Each line from the one holding "List each element's" to the last line below must be written out exactly, with no other output.
---------- Source information
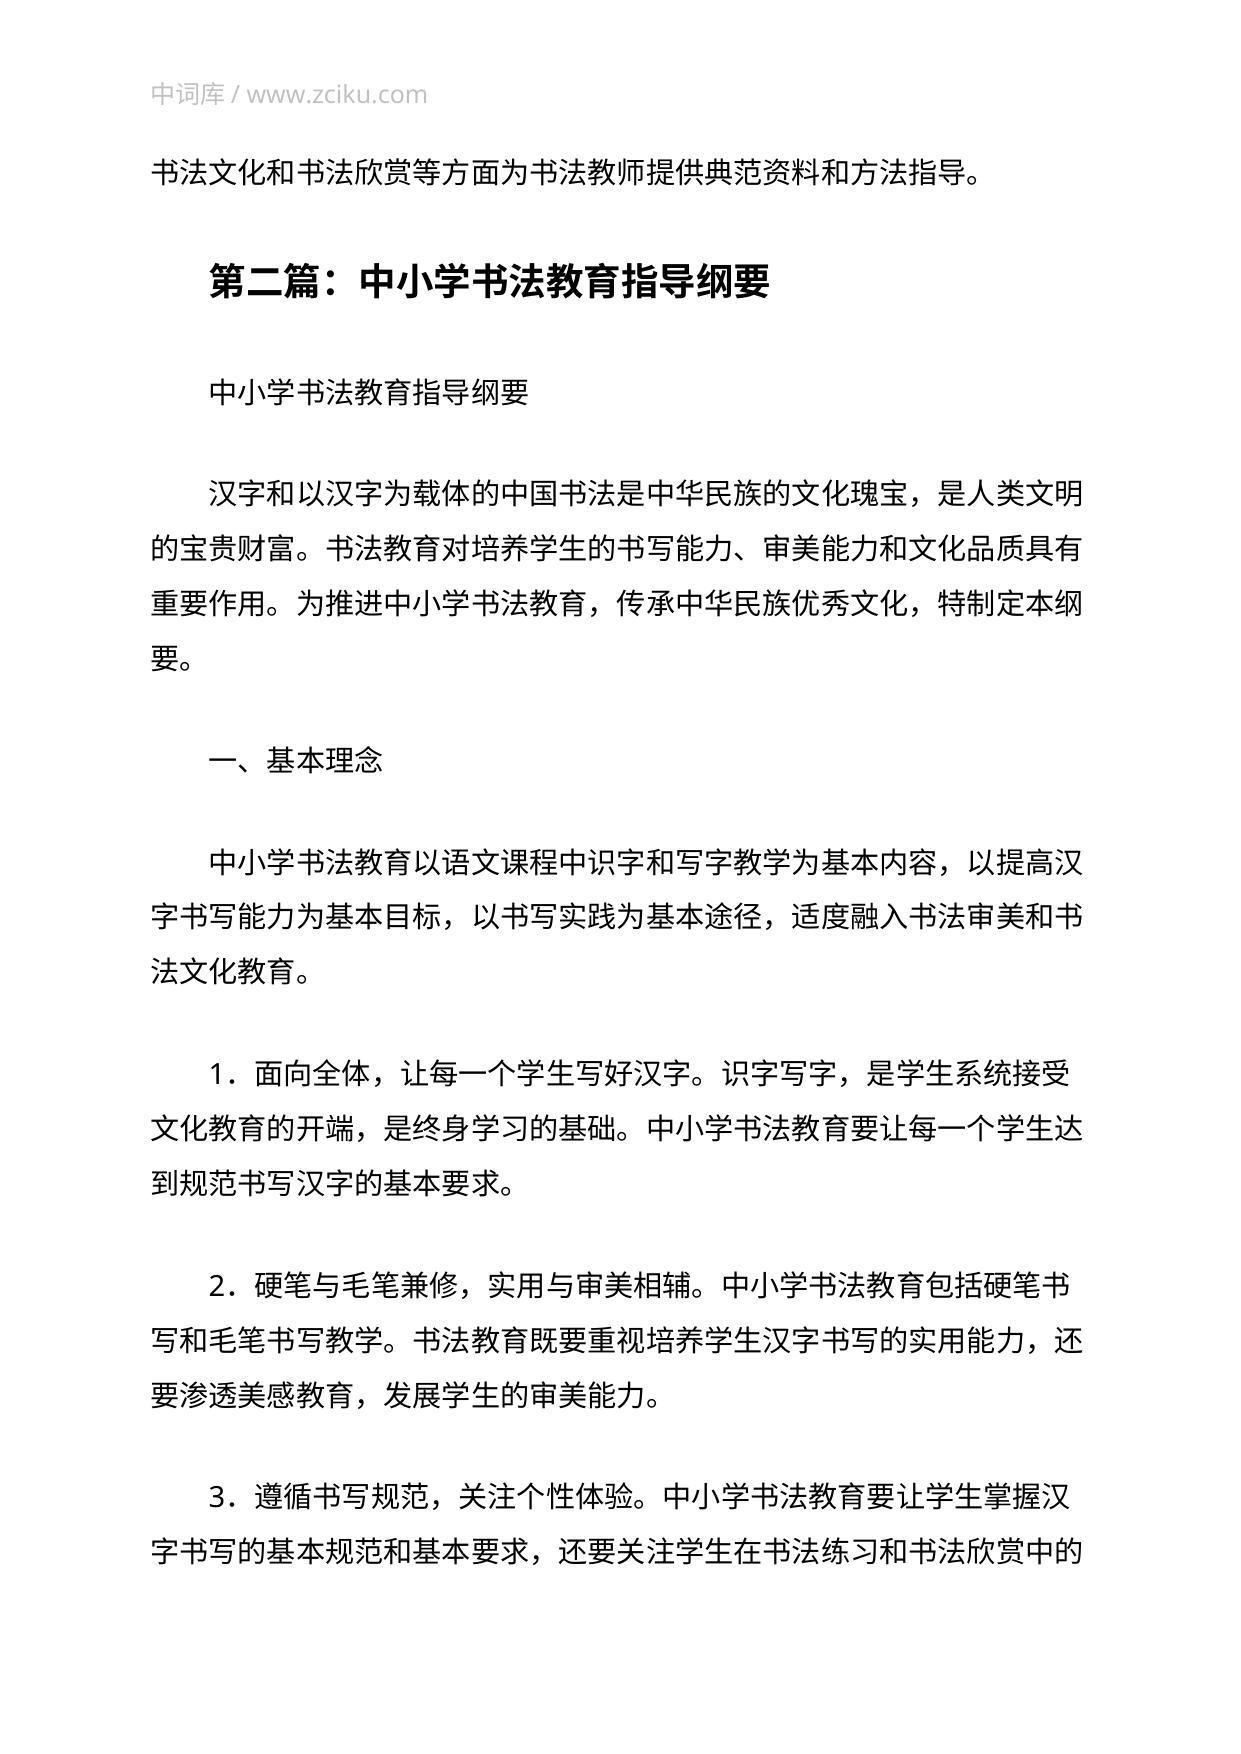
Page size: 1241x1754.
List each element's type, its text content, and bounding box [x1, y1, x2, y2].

text 一、基本理念 [150, 737, 1090, 780]
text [150, 150, 1090, 192]
text 汉字和以汉字为载体的中国书法是中华民族的文化瑰宝，是人类文明的宝贵财富。书法教育对培养学生的书写能力、审美能力和文化品质具有重要作用。为推进中小学书法教育，传承中华民族优秀文化，特制定本纲要。 [150, 471, 1090, 678]
text 中小学书法教育以语文课程中识字和写字教学为基本内容，以提高汉字书写能力为基本目标，以书写实践为基本途径，适度融入书法审美和书法文化教育。 [150, 839, 1090, 991]
text 中小学书法教育指导纲要 [150, 369, 1090, 411]
text 第二篇：中小学书法教育指导纲要 [150, 252, 1090, 306]
text 1．面向全体，让每一个学生写好汉字。识字写字，是学生系统接受文化教育的开端，是终身学习的基础。中小学书法教育要让每一个学生达到规范书写汉字的基本要求。 [150, 1051, 1090, 1203]
text 2．硬笔与毛笔兼修，实用与审美相辅。中小学书法教育包括硬笔书写和毛笔书写教学。书法教育既要重视培养学生汉字书写的实用能力，还要渗透美感教育，发展学生的审美能力。 [150, 1262, 1090, 1414]
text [150, 1474, 1090, 1571]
--------------------
- _Result below_:
List each element's type, its text content, and bounding box [x1, y1, x2, y2].

text 一、基本理念 [150, 737, 1090, 780]
text [150, 150, 1090, 192]
text 汉字和以汉字为载体的中国书法是中华民族的文化瑰宝，是人类文明的宝贵财富。书法教育对培养学生的书写能力、审美能力和文化品质具有重要作用。为推进中小学书法教育，传承中华民族优秀文化，特制定本纲要。 [150, 471, 1090, 678]
text 中小学书法教育以语文课程中识字和写字教学为基本内容，以提高汉字书写能力为基本目标，以书写实践为基本途径，适度融入书法审美和书法文化教育。 [150, 839, 1090, 991]
text 中小学书法教育指导纲要 [150, 369, 1090, 411]
text 第二篇：中小学书法教育指导纲要 [150, 252, 1090, 306]
text 1．面向全体，让每一个学生写好汉字。识字写字，是学生系统接受文化教育的开端，是终身学习的基础。中小学书法教育要让每一个学生达到规范书写汉字的基本要求。 [150, 1051, 1090, 1203]
text 2．硬笔与毛笔兼修，实用与审美相辅。中小学书法教育包括硬笔书写和毛笔书写教学。书法教育既要重视培养学生汉字书写的实用能力，还要渗透美感教育，发展学生的审美能力。 [150, 1262, 1090, 1414]
text [150, 1474, 1090, 1571]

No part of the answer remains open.